Timothy Boland, head of the Polly Hill Arboretum on the island, was thrust into the middle of a growing community debate about whether to attempt wide-spread spraying. The pesticide, Conserve, is a bacterial substance considered greener than most insecticides, but it is very expensive. And it can be toxic to aquatic life and bees. Boland urged patience.

“Typically, in the second year population, the moths can't sustain themselves and the population crashes,” he said. “But it did not happen.” He ordered the spraying of the most valuable trees on his 70-acre arboretum, advised residents to spray their favorite trees, and let the rest go.

“It was a funny position for me as a tree man to argue that we should let these trees die,” he said. 

West Tisbury tree warden Jeremiah Brown (courtesy Doug Struck)

Jeremiah Brown, 39, is a burly landscaper and elected tree warden of West Tisbury, an island community of 2600 year-round residents. He has healthy, stately oaks next to his shaded home. He sprayed them. Next door, his neighbor did not. The trees there are dead fingers reaching leafless to the sky.

“People were looking to me to save the day,” he said ruefully. “They said I should have a helicopter over town spraying everything.” 

Town officials in several communities on the island voted emergency funds for limited spraying. In West Tisbury, Brown said he sprayed about 150 of the most critical trees on public grounds. As other trees died, they began to rot in 18 months, and communities have had to pay to remove trees threatening roads.

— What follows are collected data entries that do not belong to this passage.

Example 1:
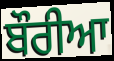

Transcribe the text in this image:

ਬੌਰੀਆ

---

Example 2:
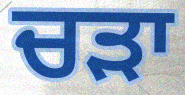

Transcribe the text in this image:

ਚੜਾ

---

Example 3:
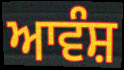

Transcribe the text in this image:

ਆਵੰਸ਼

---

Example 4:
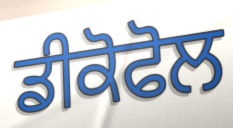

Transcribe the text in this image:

ਡੀਕੋਫੋਲ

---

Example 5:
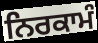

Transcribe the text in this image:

ਨਿਰਕਾਮੰ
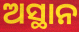
ଅସ୍ଥାନ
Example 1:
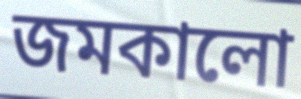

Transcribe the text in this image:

জমকালো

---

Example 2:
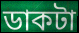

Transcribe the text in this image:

ডাকটা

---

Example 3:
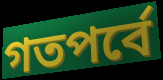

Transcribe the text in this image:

গতপর্বে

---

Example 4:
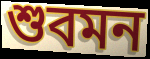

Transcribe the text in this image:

শুবমন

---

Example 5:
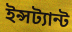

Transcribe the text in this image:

ইন্সট্যান্ট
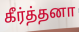
கீர்த்தனா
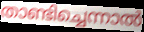
താണ്ടിച്ചെന്നാൽ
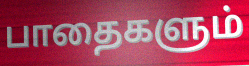
பாதைகளும்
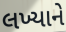
લખ્યાને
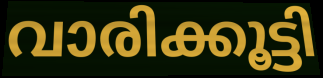
വാരിക്കൂട്ടി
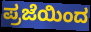
ಪ್ರಜೆಯಿಂದ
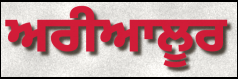
ਅਰੀਆਲੂਰ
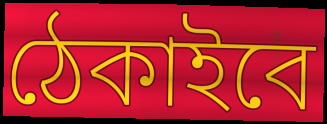
ঠেকাইবে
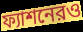
ফ্যাশনেরও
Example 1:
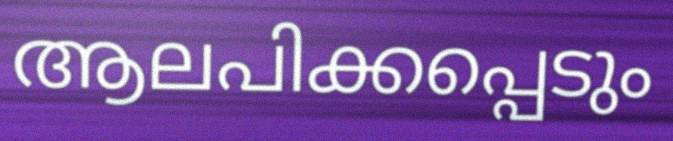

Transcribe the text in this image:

ആലപിക്കപ്പെടും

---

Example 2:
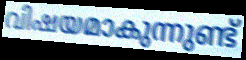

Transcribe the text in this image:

വിഷയമാകുന്നുണ്ട്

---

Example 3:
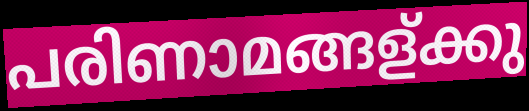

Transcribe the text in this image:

പരിണാമങ്ങള്ക്കു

“I don't want to cut trees down,” said Brown. “I'd like to, naturally, plant a few things and have the town be proud of me in 100 years. But all I do now is cut down trees because of those darned caterpillars.”

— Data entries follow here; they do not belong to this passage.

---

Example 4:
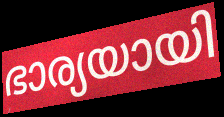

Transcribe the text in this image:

ഭാര്യയായി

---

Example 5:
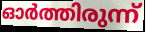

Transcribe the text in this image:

ഓർത്തിരുന്ന്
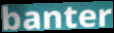
banter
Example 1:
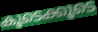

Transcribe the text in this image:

കൂടെക്കൂടെ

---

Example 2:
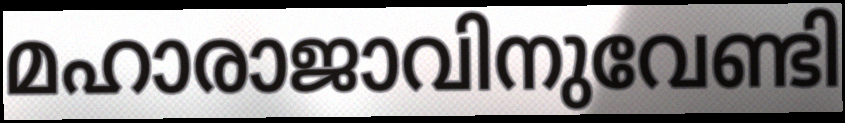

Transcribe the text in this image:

മഹാരാജാവിനുവേണ്ടി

The worst stretches of dead trees are on the elevated moraines of the island away from the roads. The suddenly open sky has created new opportunities. A profusion of beech, now free from the oak shade, is sprouting. Blackberry and blueberry shrubs are promising bumper crops. Foster, Boland, and other scientists are fascinated to watch the progression of a forest as the oaks are replaced. Residents see the dead trunks as fodder for their wood stoves. Not everyone has taken the same lesson from the die-off.

“I don't believe in climate change. I think it's just the way the world is. That's nature,” said Judy Jahries, 70, emerging from a West Tisbury grocery. 

“It's a sign we are out of balance,” countered Jackie Clason, 56. “If a person is sick, they are open to diseases. It's the same with the planet and trees.”